Reproduce each line of the records below word for word, keeping the original order.

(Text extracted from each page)
────────
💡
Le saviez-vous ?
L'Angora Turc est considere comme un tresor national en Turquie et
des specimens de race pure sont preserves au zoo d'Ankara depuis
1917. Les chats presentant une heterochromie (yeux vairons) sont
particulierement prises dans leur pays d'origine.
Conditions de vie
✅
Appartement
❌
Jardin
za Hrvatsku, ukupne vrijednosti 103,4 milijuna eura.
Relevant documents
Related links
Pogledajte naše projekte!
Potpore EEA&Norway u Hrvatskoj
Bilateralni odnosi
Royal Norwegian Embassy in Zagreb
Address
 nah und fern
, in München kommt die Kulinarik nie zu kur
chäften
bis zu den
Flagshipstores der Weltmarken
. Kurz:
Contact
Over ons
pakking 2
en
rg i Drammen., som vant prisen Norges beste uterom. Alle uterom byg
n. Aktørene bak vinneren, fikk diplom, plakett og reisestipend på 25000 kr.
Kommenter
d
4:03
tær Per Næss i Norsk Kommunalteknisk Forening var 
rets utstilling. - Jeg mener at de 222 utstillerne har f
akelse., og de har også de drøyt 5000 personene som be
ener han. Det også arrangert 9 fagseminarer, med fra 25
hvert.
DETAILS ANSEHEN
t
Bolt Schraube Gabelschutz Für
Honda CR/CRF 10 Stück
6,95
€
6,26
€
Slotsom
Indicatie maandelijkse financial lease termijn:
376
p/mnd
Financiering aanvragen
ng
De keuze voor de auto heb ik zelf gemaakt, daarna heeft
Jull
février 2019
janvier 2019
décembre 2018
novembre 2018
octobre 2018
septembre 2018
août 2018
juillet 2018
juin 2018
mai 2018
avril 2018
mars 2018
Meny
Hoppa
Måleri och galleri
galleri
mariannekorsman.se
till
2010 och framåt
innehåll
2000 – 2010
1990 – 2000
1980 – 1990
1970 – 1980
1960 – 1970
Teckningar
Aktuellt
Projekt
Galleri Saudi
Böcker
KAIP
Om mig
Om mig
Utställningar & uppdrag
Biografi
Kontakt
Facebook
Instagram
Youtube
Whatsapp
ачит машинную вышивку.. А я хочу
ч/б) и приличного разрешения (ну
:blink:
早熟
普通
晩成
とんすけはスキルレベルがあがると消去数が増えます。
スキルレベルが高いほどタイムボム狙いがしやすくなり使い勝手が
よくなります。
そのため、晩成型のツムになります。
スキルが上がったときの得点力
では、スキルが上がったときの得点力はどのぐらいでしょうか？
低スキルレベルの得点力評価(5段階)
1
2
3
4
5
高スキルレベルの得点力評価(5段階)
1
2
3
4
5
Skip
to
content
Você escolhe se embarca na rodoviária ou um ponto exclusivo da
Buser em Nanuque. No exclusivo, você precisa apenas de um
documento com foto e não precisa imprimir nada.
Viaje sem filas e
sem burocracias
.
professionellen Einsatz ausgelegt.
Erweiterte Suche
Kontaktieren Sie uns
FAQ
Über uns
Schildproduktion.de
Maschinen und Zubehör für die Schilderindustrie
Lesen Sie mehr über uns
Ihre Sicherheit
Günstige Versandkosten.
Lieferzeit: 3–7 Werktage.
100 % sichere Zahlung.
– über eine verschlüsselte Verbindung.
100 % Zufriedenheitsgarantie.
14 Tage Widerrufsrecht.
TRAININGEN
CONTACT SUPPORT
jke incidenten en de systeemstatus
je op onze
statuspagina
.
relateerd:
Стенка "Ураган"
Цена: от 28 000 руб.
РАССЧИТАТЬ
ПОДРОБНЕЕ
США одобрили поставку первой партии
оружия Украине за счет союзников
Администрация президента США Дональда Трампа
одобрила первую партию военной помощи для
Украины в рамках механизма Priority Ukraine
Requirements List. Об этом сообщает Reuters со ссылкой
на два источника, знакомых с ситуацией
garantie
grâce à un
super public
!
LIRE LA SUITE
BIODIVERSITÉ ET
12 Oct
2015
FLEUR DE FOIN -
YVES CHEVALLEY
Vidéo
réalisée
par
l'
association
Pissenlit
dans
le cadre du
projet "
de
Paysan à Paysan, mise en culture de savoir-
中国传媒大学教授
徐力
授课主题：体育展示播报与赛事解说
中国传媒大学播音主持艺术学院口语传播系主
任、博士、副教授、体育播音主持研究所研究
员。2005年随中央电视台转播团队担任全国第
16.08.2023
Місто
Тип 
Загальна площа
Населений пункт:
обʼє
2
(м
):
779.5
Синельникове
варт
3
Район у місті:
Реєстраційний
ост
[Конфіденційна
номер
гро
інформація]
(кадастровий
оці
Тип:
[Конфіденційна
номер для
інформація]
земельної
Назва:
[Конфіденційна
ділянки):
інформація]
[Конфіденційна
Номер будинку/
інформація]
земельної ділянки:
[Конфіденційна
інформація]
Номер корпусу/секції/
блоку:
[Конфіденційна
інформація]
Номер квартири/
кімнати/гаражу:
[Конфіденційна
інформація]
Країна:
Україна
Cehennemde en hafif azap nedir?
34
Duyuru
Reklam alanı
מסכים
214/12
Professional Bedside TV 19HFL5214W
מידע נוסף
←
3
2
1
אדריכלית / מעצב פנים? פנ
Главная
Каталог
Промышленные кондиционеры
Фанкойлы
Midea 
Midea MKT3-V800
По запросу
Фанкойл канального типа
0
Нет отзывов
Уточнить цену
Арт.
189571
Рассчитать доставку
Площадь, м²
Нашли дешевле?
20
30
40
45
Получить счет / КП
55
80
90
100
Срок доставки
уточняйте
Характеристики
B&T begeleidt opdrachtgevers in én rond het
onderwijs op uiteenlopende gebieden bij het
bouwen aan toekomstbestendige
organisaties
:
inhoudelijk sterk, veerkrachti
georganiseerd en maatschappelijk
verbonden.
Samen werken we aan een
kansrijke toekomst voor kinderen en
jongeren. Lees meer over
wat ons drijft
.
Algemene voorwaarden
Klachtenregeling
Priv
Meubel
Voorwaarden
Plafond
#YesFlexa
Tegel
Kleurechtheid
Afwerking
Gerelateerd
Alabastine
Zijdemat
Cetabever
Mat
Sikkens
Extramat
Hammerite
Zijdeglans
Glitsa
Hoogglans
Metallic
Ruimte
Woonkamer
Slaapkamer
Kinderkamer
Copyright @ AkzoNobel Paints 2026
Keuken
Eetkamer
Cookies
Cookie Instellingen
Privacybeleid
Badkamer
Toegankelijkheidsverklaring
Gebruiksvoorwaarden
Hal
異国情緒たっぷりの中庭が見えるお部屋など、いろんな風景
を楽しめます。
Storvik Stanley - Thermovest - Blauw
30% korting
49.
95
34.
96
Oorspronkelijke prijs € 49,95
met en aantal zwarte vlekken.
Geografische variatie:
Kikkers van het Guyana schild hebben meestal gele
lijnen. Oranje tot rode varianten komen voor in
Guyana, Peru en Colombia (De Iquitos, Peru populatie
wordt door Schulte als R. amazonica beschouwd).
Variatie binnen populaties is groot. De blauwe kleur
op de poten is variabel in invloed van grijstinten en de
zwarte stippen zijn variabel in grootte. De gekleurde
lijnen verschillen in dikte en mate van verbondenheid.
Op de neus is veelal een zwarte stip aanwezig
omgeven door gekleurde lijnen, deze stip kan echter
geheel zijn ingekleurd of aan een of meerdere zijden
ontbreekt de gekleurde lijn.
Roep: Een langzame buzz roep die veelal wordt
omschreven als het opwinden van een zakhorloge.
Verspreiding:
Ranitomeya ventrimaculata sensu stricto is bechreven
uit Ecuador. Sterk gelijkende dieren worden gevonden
────────
**OUTPUT OF THE EXERCISE**:
💡
Le saviez-vous ?
L'Angora Turc est considere comme un tresor national en Turquie et
des specimens de race pure sont preserves au zoo d'Ankara depuis
1917. Les chats presentant une heterochromie (yeux vairons) sont
particulierement prises dans leur pays d'origine.
Conditions de vie
✅
Appartement
❌
Jardin
za Hrvatsku, ukupne vrijednosti 103,4 milijuna eura.
Relevant documents
Related links
Pogledajte naše projekte!
Potpore EEA&Norway u Hrvatskoj
Bilateralni odnosi
Royal Norwegian Embassy in Zagreb
Address
 nah und fern
, in München kommt die Kulinarik nie zu kur
chäften
bis zu den
Flagshipstores der Weltmarken
. Kurz:
Contact
Over ons
pakking 2
en
rg i Drammen., som vant prisen Norges beste uterom. Alle uterom byg
n. Aktørene bak vinneren, fikk diplom, plakett og reisestipend på 25000 kr.
Kommenter
d
4:03
tær Per Næss i Norsk Kommunalteknisk Forening var 
rets utstilling. - Jeg mener at de 222 utstillerne har f
akelse., og de har også de drøyt 5000 personene som be
ener han. Det også arrangert 9 fagseminarer, med fra 25
hvert.
DETAILS ANSEHEN
t
Bolt Schraube Gabelschutz Für
Honda CR/CRF 10 Stück
6,95
€
6,26
€
Slotsom
Indicatie maandelijkse financial lease termijn:
376
p/mnd
Financiering aanvragen
ng
De keuze voor de auto heb ik zelf gemaakt, daarna heeft
Jull
février 2019
janvier 2019
décembre 2018
novembre 2018
octobre 2018
septembre 2018
août 2018
juillet 2018
juin 2018
mai 2018
avril 2018
mars 2018
Meny
Hoppa
Måleri och galleri
galleri
mariannekorsman.se
till
2010 och framåt
innehåll
2000 – 2010
1990 – 2000
1980 – 1990
1970 – 1980
1960 – 1970
Teckningar
Aktuellt
Projekt
Galleri Saudi
Böcker
KAIP
Om mig
Om mig
Utställningar & uppdrag
Biografi
Kontakt
Facebook
Instagram
Youtube
Whatsapp
ачит машинную вышивку.. А я хочу
ч/б) и приличного разрешения (ну
:blink:
早熟
普通
晩成
とんすけはスキルレベルがあがると消去数が増えます。
スキルレベルが高いほどタイムボム狙いがしやすくなり使い勝手が
よくなります。
そのため、晩成型のツムになります。
スキルが上がったときの得点力
では、スキルが上がったときの得点力はどのぐらいでしょうか？
低スキルレベルの得点力評価(5段階)
1
2
3
4
5
高スキルレベルの得点力評価(5段階)
1
2
3
4
5
Skip
to
content
Você escolhe se embarca na rodoviária ou um ponto exclusivo da
Buser em Nanuque. No exclusivo, você precisa apenas de um
documento com foto e não precisa imprimir nada.
Viaje sem filas e
sem burocracias
.
professionellen Einsatz ausgelegt.
Erweiterte Suche
Kontaktieren Sie uns
FAQ
Über uns
Schildproduktion.de
Maschinen und Zubehör für die Schilderindustrie
Lesen Sie mehr über uns
Ihre Sicherheit
Günstige Versandkosten.
Lieferzeit: 3–7 Werktage.
100 % sichere Zahlung.
– über eine verschlüsselte Verbindung.
100 % Zufriedenheitsgarantie.
14 Tage Widerrufsrecht.
TRAININGEN
CONTACT SUPPORT
jke incidenten en de systeemstatus
je op onze
statuspagina
.
relateerd:
Стенка "Ураган"
Цена: от 28 000 руб.
РАССЧИТАТЬ
ПОДРОБНЕЕ
США одобрили поставку первой партии
оружия Украине за счет союзников
Администрация президента США Дональда Трампа
одобрила первую партию военной помощи для
Украины в рамках механизма Priority Ukraine
Requirements List. Об этом сообщает Reuters со ссылкой
на два источника, знакомых с ситуацией
garantie
grâce à un
super public
!
LIRE LA SUITE
BIODIVERSITÉ ET
12 Oct
2015
FLEUR DE FOIN -
YVES CHEVALLEY
Vidéo
réalisée
par
l'
association
Pissenlit
dans
le cadre du
projet "
de
Paysan à Paysan, mise en culture de savoir-
中国传媒大学教授
徐力
授课主题：体育展示播报与赛事解说
中国传媒大学播音主持艺术学院口语传播系主
任、博士、副教授、体育播音主持研究所研究
员。2005年随中央电视台转播团队担任全国第
16.08.2023
Місто
Тип 
Загальна площа
Населений пункт:
обʼє
2
(м
):
779.5
Синельникове
варт
3
Район у місті:
Реєстраційний
ост
[Конфіденційна
номер
гро
інформація]
(кадастровий
оці
Тип:
[Конфіденційна
номер для
інформація]
земельної
Назва:
[Конфіденційна
ділянки):
інформація]
[Конфіденційна
Номер будинку/
інформація]
земельної ділянки:
[Конфіденційна
інформація]
Номер корпусу/секції/
блоку:
[Конфіденційна
інформація]
Номер квартири/
кімнати/гаражу:
[Конфіденційна
інформація]
Країна:
Україна
Cehennemde en hafif azap nedir?
34
Duyuru
Reklam alanı
מסכים
214/12
Professional Bedside TV 19HFL5214W
מידע נוסף
←
3
2
1
אדריכלית / מעצב פנים? פנ
Главная
Каталог
Промышленные кондиционеры
Фанкойлы
Midea 
Midea MKT3-V800
По запросу
Фанкойл канального типа
0
Нет отзывов
Уточнить цену
Арт.
189571
Рассчитать доставку
Площадь, м²
Нашли дешевле?
20
30
40
45
Получить счет / КП
55
80
90
100
Срок доставки
уточняйте
Характеристики
B&T begeleidt opdrachtgevers in én rond het
onderwijs op uiteenlopende gebieden bij het
bouwen aan toekomstbestendige
organisaties
:
inhoudelijk sterk, veerkrachti
georganiseerd en maatschappelijk
verbonden.
Samen werken we aan een
kansrijke toekomst voor kinderen en
jongeren. Lees meer over
wat ons drijft
.
Algemene voorwaarden
Klachtenregeling
Priv
Meubel
Voorwaarden
Plafond
#YesFlexa
Tegel
Kleurechtheid
Afwerking
Gerelateerd
Alabastine
Zijdemat
Cetabever
Mat
Sikkens
Extramat
Hammerite
Zijdeglans
Glitsa
Hoogglans
Metallic
Ruimte
Woonkamer
Slaapkamer
Kinderkamer
Copyright @ AkzoNobel Paints 2026
Keuken
Eetkamer
Cookies
Cookie Instellingen
Privacybeleid
Badkamer
Toegankelijkheidsverklaring
Gebruiksvoorwaarden
Hal
異国情緒たっぷりの中庭が見えるお部屋など、いろんな風景
を楽しめます。
Storvik Stanley - Thermovest - Blauw
30% korting
49.
95
34.
96
Oorspronkelijke prijs € 49,95
met en aantal zwarte vlekken.
Geografische variatie:
Kikkers van het Guyana schild hebben meestal gele
lijnen. Oranje tot rode varianten komen voor in
Guyana, Peru en Colombia (De Iquitos, Peru populatie
wordt door Schulte als R. amazonica beschouwd).
Variatie binnen populaties is groot. De blauwe kleur
op de poten is variabel in invloed van grijstinten en de
zwarte stippen zijn variabel in grootte. De gekleurde
lijnen verschillen in dikte en mate van verbondenheid.
Op de neus is veelal een zwarte stip aanwezig
omgeven door gekleurde lijnen, deze stip kan echter
geheel zijn ingekleurd of aan een of meerdere zijden
ontbreekt de gekleurde lijn.
Roep: Een langzame buzz roep die veelal wordt
omschreven als het opwinden van een zakhorloge.
Verspreiding:
Ranitomeya ventrimaculata sensu stricto is bechreven
uit Ecuador. Sterk gelijkende dieren worden gevonden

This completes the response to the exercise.